“When I was a kid I wanted to cut hair,” Michael Rapattoni says. “I grew up in a really tough neighborhood in South Philadelphia. I didn’t want to go to beauty school.”
The 55-year-old Philadelphia transplant owns Rapattoni’s Barbershop in the heart of Downtown Plano. He enrolled in beauty school at 40, chasing a childhood dream after a career in sales.
“At 40, I didn’t care,” he says. “I wasn’t that guy anymore.”
He got his first job as a barber in Philadelphia, before moving to Los Angeles and then settling in Plano with a job at Finley’s Barbershop.
“We had the same clientele on Thursday nights for some reason,” Rapattoni recalls. “It was like the bald fades, they would come in once a week. The manager was gone, we’d say whatever we wanted.”
Through those Thursday nights, Rapattoni noticed the power of community that could be made in an environment like a barbershop.

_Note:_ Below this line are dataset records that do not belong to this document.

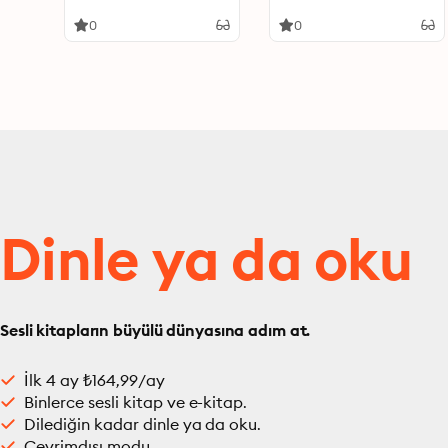
0
0
Dinle ya da oku
Sesli kitapların büyülü dünyasına adım at.
İlk 4 ay ₺164,99/ay
Binlerce sesli kitap ve e-kitap.
Dilediğin kadar dinle ya da oku.
Çevrimdışı modu.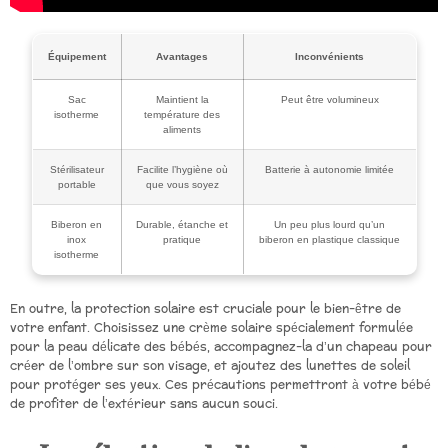
Équipement
Avantages
Inconvénients
Sac
Maintient la
Peut être volumineux
isotherme
température des
aliments
Stérilisateur
Facilite l’hygiène où
Batterie à autonomie limitée
portable
que vous soyez
Biberon en
Durable, étanche et
Un peu plus lourd qu’un
inox
pratique
biberon en plastique classique
isotherme
En outre, la protection solaire est cruciale pour le bien-être de
votre enfant. Choisissez une crème solaire spécialement formulée
pour la peau délicate des bébés, accompagnez-la d’un chapeau pour
créer de l’ombre sur son visage, et ajoutez des lunettes de soleil
pour protéger ses yeux. Ces précautions permettront à votre bébé
de profiter de l’extérieur sans aucun souci.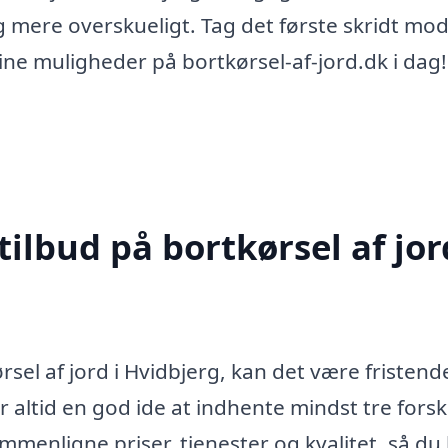
g mere overskueligt. Tag det første skridt mo
ine muligheder på bortkørsel-af-jord.dk i dag!
ilbud på bortkørsel af jor
el af jord i Hvidbjerg, kan det være fristend
r altid en god ide at indhente mindst tre forsk
ammenligne priser, tjenester og kvalitet, så du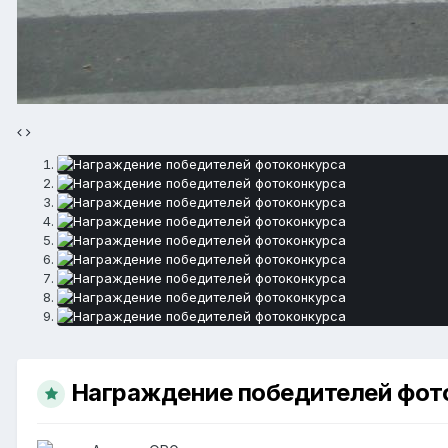
Награждение победителей фот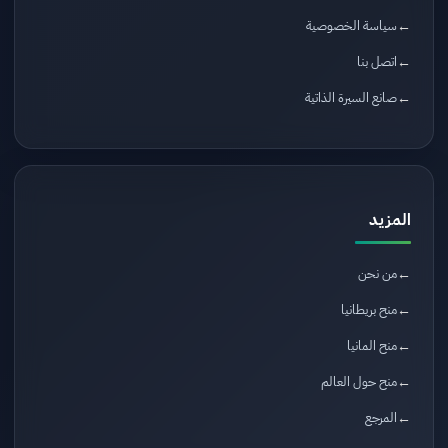
سياسة الخصوصية
اتصل بنا
صانع السيرة الذاتية
المزيد
من نحن
منح بريطانيا
منح المانيا
منح حول العالم
المرجع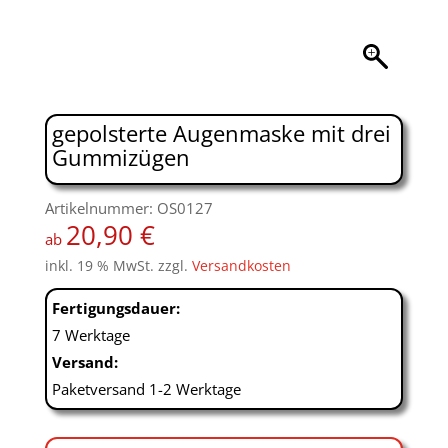
gepolsterte Augenmaske mit drei
Gummizügen
Artikelnummer: OS0127
20,90
€
ab
inkl. 19 % MwSt.
zzgl.
Versandkosten
Fertigungsdauer:
7 Werktage
Versand:
Paketversand 1-2 Werktage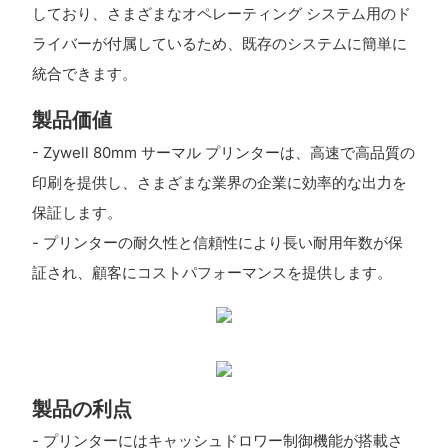
しており、さまざまなオペレーティング システム用のド
ライバーが付属しているため、既存のシステムに簡単に
統合できます。
製品価値
- Zywell 80mm サーマル プリンターは、高速で高品質の
印刷を提供し、さまざまな業界の企業に効率的な出力を
保証します。
- プリンターの耐久性と信頼性により長い耐用年数が保
証され、顧客にコストパフォーマンスを提供します。
製品の利点
- プリンターにはキャッシュドロワー制御機能が搭載さ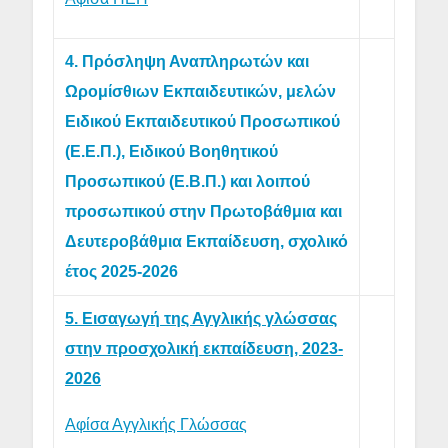
4. Πρόσληψη Αναπληρωτών και
Ωρομίσθιων Εκπαιδευτικών, μελών
Ειδικού Εκπαιδευτικού Προσωπικού
(Ε.Ε.Π.), Ειδικού Βοηθητικού
Προσωπικού (Ε.Β.Π.) και λοιπού
προσωπικού στην Πρωτοβάθμια και
Δευτεροβάθμια Εκπαίδευση, σχολικό
έτος 2025-2026
5. Εισαγωγή της Αγγλικής γλώσσας
στην προσχολική εκπαίδευση, 2023-
2026
Αφίσα Αγγλικής Γλώσσας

“We even branded it as ‘Finley’s After Dark,’” he jokes. “It was the same people coming in with the same jokes, they’re leaving with these big smiles. Why wouldn’t this just be a thing?”
With Rapattoni’s Barbershop, he tried to do just that. He opened the spot in August 2020 with his exact vision in mind: create a barbershop that feels like a hangout.
“I knew I understood the business because I was a business consultant,” Rapattoni says. “The relationship part of it, I might have actually been intimidated by that.”
Rapattoni brought over some of the clients he cut for at Finley’s, but the prospect of building up a whole new customer base was daunting. He wanted to make sure his vision stayed exact.
After 15 years in the hair-cutting business, he’s beginning to see the fruits of his labor.
“You start cutting a 22-year-old’s hair,” Rapattoni says. “Then you’re at his wedding at 30 making sure his hair is right to walk down the aisle.”
Going on the fourth year of his own shop, Rapattoni says he’d love to see the shop expand to more locations, so long as the soul remains the same.
“It’s a bunch of dudes hanging on a street corner,” he says. “We just so happen to be cutting hair.”